#### Extrait du texte
:::

Libertés fondamentales - droits de l'homme

Liberté d’expression v. vie privée : la vie privée doit rester privée !

Mots-clefs : Enregistrement de propos tenus à titre privé ou confidentiel, Diffusion d'enregistrements, Articles 226-1 et 226-2 du Code pénal, Article 10 de la Conv. EDH

La diffusion d'extraits d'enregistrements de propos obtenus en violation de l’article 226-1 du Code pénal, quelle que soit leur teneur, est sanctionnée et ne peut être justifiée au regard de l'article 10 de la Convention européenne des droits de l'homme.

Le site d'informations Mediapart avait publié des extraits de plusieurs enregistrements effectués par le maître d’hôtel d’une femme milliardaire et captés au domicile de cette dernière. Celle-ci avait soutenu que ces publications constituaient un trouble manifestement illicite constitué par une atteinte à l'intimité de sa vie privée au sens des articles 226-1 et 226-2 du Code pénal.

Relayant la position de la Haute cour sur cette question (v. notam. Civ. 1re, 6 oct. 2011 : « constitue une atteinte à l'intimité de la vie privée, que ne légitime pas l'information du public, la captation, l'enregistrement ou la transmission sans le consentement de leur auteur des paroles prononcées à titre privé ou confidentiel »), la cour d’appel de renvoi avait retenu que la diffusion d'enregistrements, que l’éditeur, le directeur de publication du journal ainsi que les journalistes en cause, savaient provenir de l'intrusion dans la sphère intime de la victime, caractérisait un trouble manifestement illicite en ce qu’il constituait une atteinte à la vie privée de cette dernière. Il leur avait été alors ordonné de retirer du site toute publication ou retranscription des enregistrements illicites et interdit de publier tout ou partie de ceux-ci quel que soit le support ; aussi avaient-ils été condamnés in solidum à indemniser la victime, à hauteur de 20 000 euros, pour son préjudice moral.

:::

#### Contenu des données

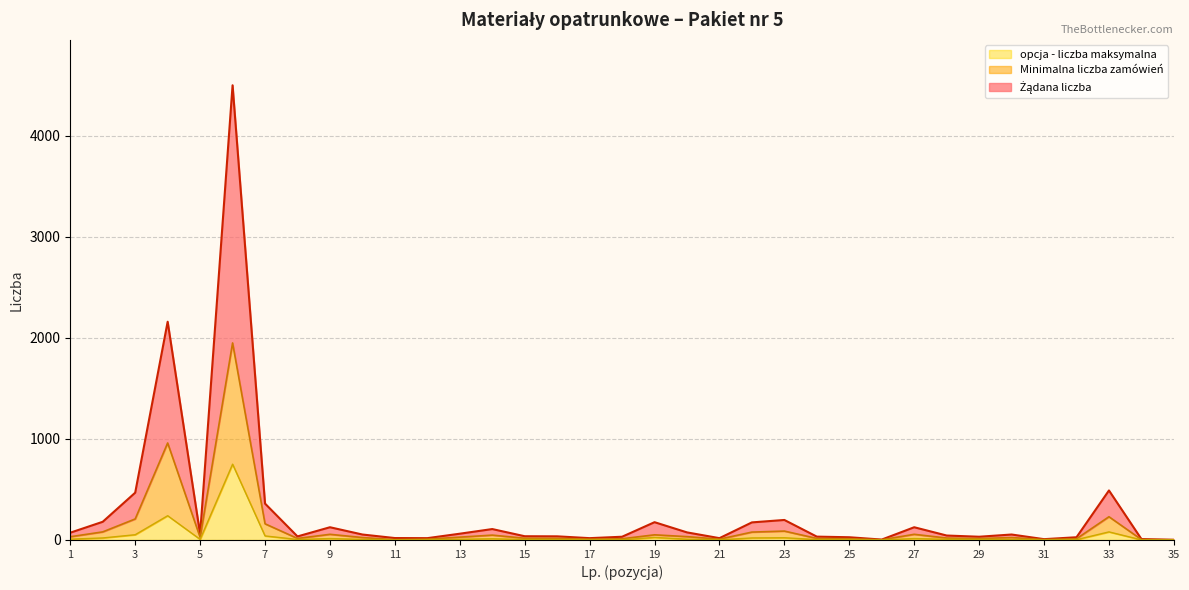

Does the chart have visible grid lines?

Yes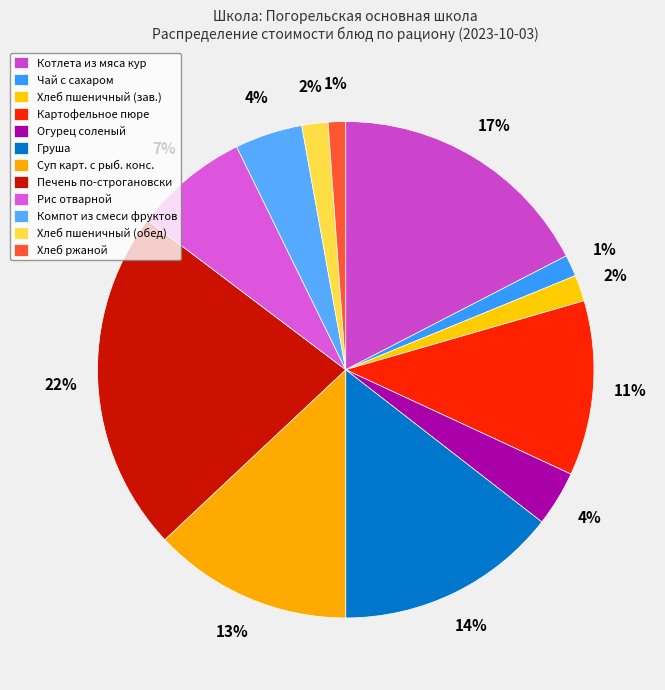

Rank the categories by value from highest to lowest.

Печень по-строгановски, Котлета из мяса кур, Груша, Суп картофельный с рыбными консервами, Картофельное пюре, Рис отварной с маслом сливочным, Компот из смеси фруктов с витамином С, Огурец соленый порционный, Хлеб пшеничный (завтрак), Хлеб пшеничный (обед), Чай с сахаром, Хлеб ржаной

:::

#### Travail à faire
A. Selon l'extrait sur la vie privée, à quel montant la victime a-t-elle été indemnisée pour son préjudice moral ?
B. Recopiez, s'il vous plaît, le passage de l'extrait sur la vie privée qui va de « La diffusion d'extraits » à « droits de l'homme. », ces deux bornes comprises.
C. Reprenez l'extrait sur la vie privée à l'endroit où il s'arrête et poursuivez-le.
La liste n'intervient pas dans ce travail.

#### Réponses aux exercices
A. 20 000 euros.

B.
La diffusion d'extraits d'enregistrements de propos obtenus en violation de l’article 226-1 du Code pénal, quelle que soit leur teneur, est sanctionnée et ne peut être justifiée au regard de l'article 10 de la Convention européenne des droits de l'homme.

C.
Un pourvoi avait été formé contre cette décision. Les demandeurs soutenaient, d’abord, qu’une atteinte à la vie privée ne peut exclusivement résulter des conditions d'obtention des enregistrements, mais suppose aussi que, dans leur contenu, les propos diffusés portent effectivement atteinte à l'intimité de la vie privée ; ensuite, que la diffusion par voie de presse d'enregistrements, même attentatoire à ce droit, ne constitue plus un trouble manifestement illicite si elle se trouve justifiée par l'exercice légitime du droit à la liberté d'expression. Ils affirmaient également que la résolution du conflit entre le droit au respect de la vie privée et le droit à la liberté d'expression suppose de mettre en balance l'intérêt public s'attachant à la publication et l'impératif de la protection de la vie privée. Cette mise en balance requiére une analyse du contenu des informations publiées. Selon eux, la cour d’appel aurait omis de l’effectuer alors même que les publications litigieuses soutenaient un débat d’intérêt général.

La thèse du pourvoi est rejetée au motif que constitue une atteinte à l'intimité de la vie privée, que ne légitime pas l'information du public, la captation, l'enregistrement ou la transmission sans le consentement de leur auteur des paroles prononcées à titre privé ou confidentiel. En outre, la liberté de recevoir et de communiquer des informations est soumise à des restrictions prévues par la loi et nécessaires, dans une société démocratique, à la protection des droits d'autrui afin d'empêcher la divulgation d'informations confidentielles, notamment le droit au respect de la vie privée, dont l'article 8 de la Conv. EDH étend la protection au domicile de chacun.

Si la Cour procède ici au rappel du principe qu’elle avait énoncé en 2011 (arrêt préc.), elle confirme également l’interprétation des articles 226-1 et 226-2 du Code pénal qu’elle avait, plus récemment et après quelques hésitations (v. Civ. 1re, 5 févr. 2014 et Civ. 1re, 3 sept. 2014), exprimée.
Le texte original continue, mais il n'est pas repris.